And that brings up something else you ought to consider as a possibility of a break and so much cheaper - Asia - and seeing as most cheap flights will be via there why not a month or so there to experience a different culture on as low as 10 pound a day and really living it up for 20-30.
Airasia fly to GC, Melbourne and Perth, but you can get cheap flights between GC or Brisbane to Sydney.

.UKP4000+ is a good starter, far more than what a lot do it on and I wouldn't bother trying to book too much ahead bar accommodation for first few days, maybe a week and between Xmas and NY if you head for Sydney or any other hot spots on east coast which a lot of backpackers from england and elsewhere do each year.
Start getting that sorted in June-August, the earlier the better for everyone wants to head for Sydney for NYE.
YHA have a new hostel right down by harbour with some rooftop harbour views, it not opening until about November and bookings for dates from 18 December open today, probably nearly fully booked even at $42/6 bed dorm or I think they have a special on for the Xmas -NYE period, likely dearer, but whatever it is, it'll be dirt cheap compared to what you would pay elsewhere for a rooftop fireworks view NYE.
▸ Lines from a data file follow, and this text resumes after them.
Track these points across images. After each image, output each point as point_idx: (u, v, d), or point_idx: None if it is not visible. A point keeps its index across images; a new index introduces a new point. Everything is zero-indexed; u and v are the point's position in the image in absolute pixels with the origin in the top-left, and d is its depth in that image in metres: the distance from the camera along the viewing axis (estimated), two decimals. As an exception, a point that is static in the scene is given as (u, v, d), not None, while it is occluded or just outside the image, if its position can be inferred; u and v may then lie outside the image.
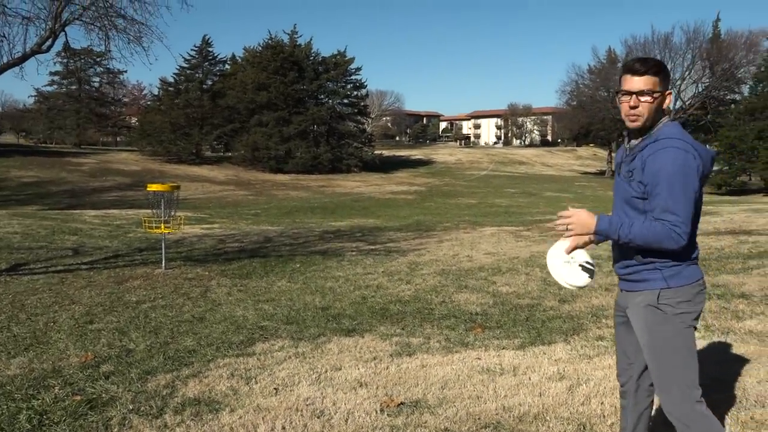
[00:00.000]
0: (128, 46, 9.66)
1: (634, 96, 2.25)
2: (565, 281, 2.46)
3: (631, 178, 2.29)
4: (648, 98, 2.24)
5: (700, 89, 59.77)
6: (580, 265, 2.46)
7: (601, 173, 65.41)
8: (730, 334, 4.75)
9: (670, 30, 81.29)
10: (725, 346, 4.38)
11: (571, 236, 2.37)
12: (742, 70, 58.57)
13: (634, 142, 2.36)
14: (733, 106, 56.13)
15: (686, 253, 2.25)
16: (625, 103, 2.29)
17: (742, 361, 4.03)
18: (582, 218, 2.28)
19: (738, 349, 4.32)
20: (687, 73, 60.46)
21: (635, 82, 2.26)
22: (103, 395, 3.82)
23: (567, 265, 2.46)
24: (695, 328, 2.31)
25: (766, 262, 8.01)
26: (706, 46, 59.60)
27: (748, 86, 55.08)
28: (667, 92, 2.29)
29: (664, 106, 2.30)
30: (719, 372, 3.67)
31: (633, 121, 2.28)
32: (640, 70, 2.26)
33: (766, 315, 5.31)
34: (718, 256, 8.54)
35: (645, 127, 2.29)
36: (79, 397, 3.77)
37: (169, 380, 4.10)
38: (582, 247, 2.48)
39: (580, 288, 2.48)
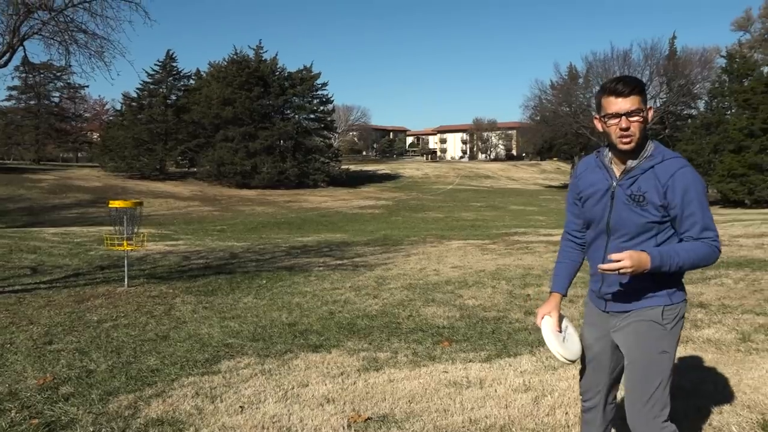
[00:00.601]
0: (89, 60, 9.51)
1: (623, 117, 2.21)
2: (562, 356, 2.43)
3: (642, 203, 2.23)
4: (638, 117, 2.22)
5: (658, 104, 61.47)
6: (572, 340, 2.49)
7: (565, 186, 66.54)
8: (689, 343, 4.87)
9: (629, 47, 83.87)
10: (685, 355, 4.49)
11: (625, 273, 2.18)
12: (697, 86, 60.55)
13: (631, 163, 2.29)
14: (689, 120, 57.80)
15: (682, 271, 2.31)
16: (614, 126, 2.23)
17: (700, 368, 4.14)
18: (636, 259, 2.13)
19: (697, 357, 4.43)
20: (645, 88, 62.07)
21: (622, 104, 2.21)
22: (62, 418, 3.71)
23: (561, 338, 2.46)
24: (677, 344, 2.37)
25: (722, 272, 8.24)
26: (663, 63, 61.47)
27: (703, 102, 56.87)
28: (649, 108, 2.29)
29: (649, 121, 2.30)
30: (679, 380, 3.76)
31: (627, 143, 2.23)
32: (624, 92, 2.22)
33: (722, 324, 5.46)
34: (677, 267, 8.75)
35: (639, 146, 2.26)
36: (36, 421, 3.66)
37: (131, 401, 4.01)
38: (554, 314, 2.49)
39: (573, 362, 2.48)
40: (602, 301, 2.43)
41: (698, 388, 3.75)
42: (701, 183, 2.24)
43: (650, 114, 2.28)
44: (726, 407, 3.40)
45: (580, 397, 2.65)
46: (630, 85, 2.23)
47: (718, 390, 3.68)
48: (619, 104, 2.22)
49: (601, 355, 2.48)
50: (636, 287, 2.30)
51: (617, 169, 2.32)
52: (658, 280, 2.27)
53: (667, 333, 2.28)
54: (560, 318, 2.51)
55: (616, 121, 2.23)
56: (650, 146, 2.29)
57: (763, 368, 4.04)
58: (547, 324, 2.46)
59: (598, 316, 2.47)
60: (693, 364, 4.26)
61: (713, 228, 2.23)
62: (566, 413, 3.45)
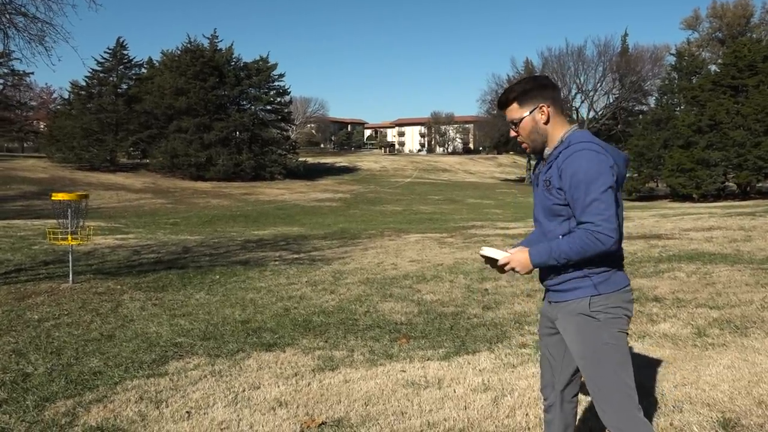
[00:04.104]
0: (29, 45, 9.00)
1: (512, 127, 2.36)
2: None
3: (549, 187, 2.26)
4: (517, 127, 2.34)
5: (611, 100, 62.87)
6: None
7: (521, 180, 67.47)
8: (646, 338, 4.87)
9: (583, 43, 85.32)
10: (642, 351, 4.47)
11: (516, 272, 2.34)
12: (648, 82, 62.18)
13: (547, 151, 2.34)
14: (641, 116, 59.26)
15: (614, 259, 2.25)
16: (513, 133, 2.40)
17: (658, 365, 4.12)
18: (519, 259, 2.29)
19: (654, 353, 4.42)
20: (599, 84, 63.43)
21: (507, 115, 2.37)
22: (-7, 427, 3.45)
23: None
24: (627, 334, 2.29)
25: (675, 265, 8.37)
26: (615, 59, 62.85)
27: (654, 98, 58.40)
28: (539, 106, 2.29)
29: (542, 120, 2.30)
30: (638, 377, 3.71)
31: (526, 147, 2.38)
32: (502, 105, 2.38)
33: (678, 318, 5.50)
34: (631, 260, 8.85)
35: (538, 146, 2.34)
36: (-37, 431, 3.38)
37: (69, 407, 3.76)
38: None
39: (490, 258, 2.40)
40: (545, 292, 2.44)
41: (657, 386, 3.71)
42: (594, 167, 2.14)
43: (543, 111, 2.30)
44: (686, 406, 3.37)
45: (541, 395, 2.58)
46: (502, 98, 2.38)
47: (677, 387, 3.65)
48: (507, 115, 2.38)
49: (551, 348, 2.47)
50: (561, 278, 2.29)
51: (545, 157, 2.38)
52: (583, 270, 2.23)
53: (602, 324, 2.22)
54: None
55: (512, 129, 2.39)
56: (568, 134, 2.29)
57: (720, 364, 4.04)
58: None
59: (546, 307, 2.46)
60: (651, 360, 4.24)
61: (598, 214, 2.12)
62: (526, 414, 3.36)
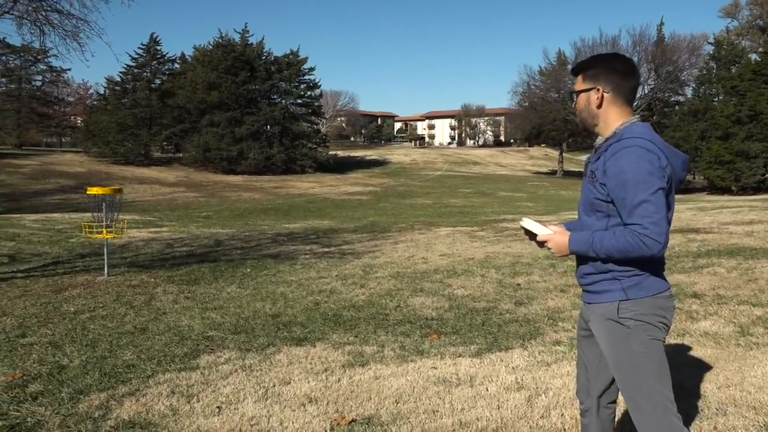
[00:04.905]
0: (64, 42, 9.14)
1: (572, 95, 2.31)
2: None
3: (594, 179, 2.16)
4: (576, 98, 2.27)
5: (646, 91, 61.48)
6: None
7: (553, 173, 66.61)
8: (686, 336, 4.71)
9: (617, 33, 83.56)
10: (683, 349, 4.33)
11: (553, 252, 2.27)
12: (685, 72, 60.58)
13: (599, 140, 2.24)
14: (677, 107, 57.89)
15: (650, 262, 2.11)
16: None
17: (700, 365, 3.98)
18: (557, 241, 2.22)
19: (695, 352, 4.27)
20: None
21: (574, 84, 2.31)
22: (29, 419, 3.49)
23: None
24: (662, 341, 2.16)
25: (715, 260, 8.12)
26: (651, 49, 61.37)
27: (691, 88, 56.95)
28: (596, 88, 2.20)
29: (595, 102, 2.20)
30: (679, 378, 3.58)
31: (578, 121, 2.32)
32: (573, 72, 2.33)
33: (719, 315, 5.32)
34: (668, 255, 8.62)
35: (588, 126, 2.26)
36: (0, 423, 3.43)
37: (103, 400, 3.79)
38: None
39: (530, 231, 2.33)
40: (582, 292, 2.34)
41: (699, 388, 3.58)
42: (635, 165, 2.02)
43: (598, 94, 2.20)
44: (731, 409, 3.23)
45: (577, 398, 2.48)
46: (573, 69, 2.32)
47: (721, 389, 3.51)
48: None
49: (586, 351, 2.37)
50: (593, 277, 2.19)
51: (596, 148, 2.29)
52: (614, 272, 2.12)
53: (631, 331, 2.10)
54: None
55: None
56: (623, 126, 2.16)
57: (767, 365, 3.88)
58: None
59: (582, 307, 2.36)
60: (692, 360, 4.09)
61: (647, 216, 1.99)
62: (562, 415, 3.27)
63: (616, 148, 2.10)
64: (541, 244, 2.27)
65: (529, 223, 2.30)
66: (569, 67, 64.95)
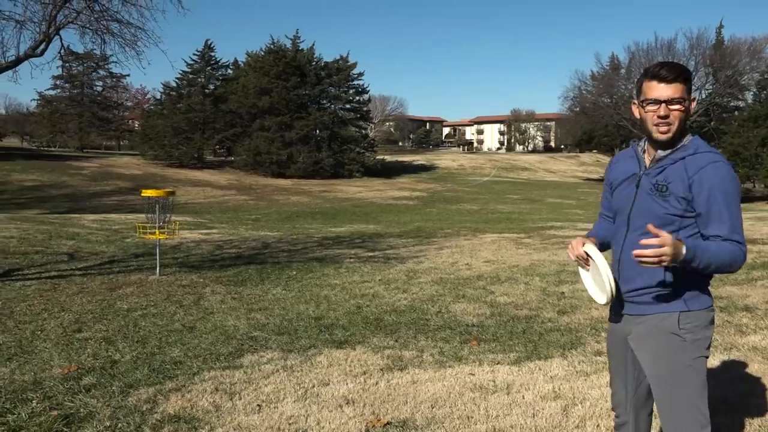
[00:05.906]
0: (123, 50, 9.56)
1: (663, 105, 2.07)
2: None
3: (665, 193, 2.09)
4: (679, 106, 2.08)
5: (704, 96, 59.57)
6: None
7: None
8: (733, 350, 4.59)
9: (674, 36, 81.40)
10: (729, 364, 4.22)
11: (663, 262, 1.94)
12: (745, 77, 58.39)
13: (661, 152, 2.16)
14: (736, 113, 55.92)
15: (709, 275, 2.11)
16: (652, 113, 2.10)
17: (746, 380, 3.88)
18: (674, 244, 1.91)
19: (742, 367, 4.17)
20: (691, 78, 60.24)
21: (663, 90, 2.07)
22: (81, 410, 3.68)
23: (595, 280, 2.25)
24: (707, 357, 2.14)
25: (770, 273, 7.85)
26: (709, 53, 59.42)
27: (751, 93, 54.94)
28: (692, 99, 2.15)
29: (691, 112, 2.15)
30: (723, 392, 3.52)
31: (664, 132, 2.09)
32: (668, 77, 2.07)
33: (770, 329, 5.15)
34: (721, 267, 8.38)
35: (675, 138, 2.12)
36: (56, 413, 3.63)
37: (151, 394, 3.96)
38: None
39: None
40: (619, 303, 2.25)
41: (744, 402, 3.49)
42: (733, 181, 2.05)
43: (693, 105, 2.13)
44: (775, 425, 3.16)
45: (612, 411, 2.46)
46: (675, 71, 2.09)
47: (766, 406, 3.42)
48: (660, 90, 2.08)
49: (624, 366, 2.30)
50: (651, 287, 2.12)
51: (648, 159, 2.20)
52: (676, 282, 2.08)
53: (688, 345, 2.07)
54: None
55: (655, 107, 2.09)
56: (687, 138, 2.14)
57: (815, 382, 3.76)
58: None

I'd save my money rather than book with Oz Intro for really all they offer is bugger all when you can book things so easily online, open a bank account online before you get here and have money transferred into your account when still back home, easy enough to apply for a tax file number as soon as you're here.
Plane lands, you go through immigration and customs [make sure you declare anything, and even good to have something to declare for the line with declarations is often shorter and quicker], you get some Aussie cash from an ATM out of your UK bank account which you can leave open and with some money in it for Asia and as back-up if you like.

Get a sticker put in your passport re having a WHV [there's an immigration desk at Sydney Airport ] or if flying into another city, you'll have to go to an immi office in town.

There's easy enough transport by train/bus/shuttle systems, the latter being a little cheaper and will take you right to your hostel you've chosen and it could be that the enemy mob will have a waiting list and they do have a minimum booking period of 4 weeks unless it has changed so you could see about booking with them earlier and if something was available about the time you're arriving you may want to take it, even if it means paying for from a few days in advance.

And so you start exploring, having a good time, looking for a job - what sort of job? - well if you want to be somewhere and set for that six months to get the tax advantage, what is your skill base? or if looking for something more casual, check the notice boards and free magazines/guides in hostels and see what's on offer.

Without the booking too far ahead, do have a rough plan and if something comes up that has you thinking of a change you'll know what in your plan would be affected and whether it's just means rescheduling.
You'd be anazed at the number of people who have no concept of weather patterns here in Oz, come out, have a blast in Sydney [many end up near broke, so be wary on how good a time you have and keep your finances to yourself] and then many decide they want to head to Cairns after NYE, great time for worst weather up that way.


----------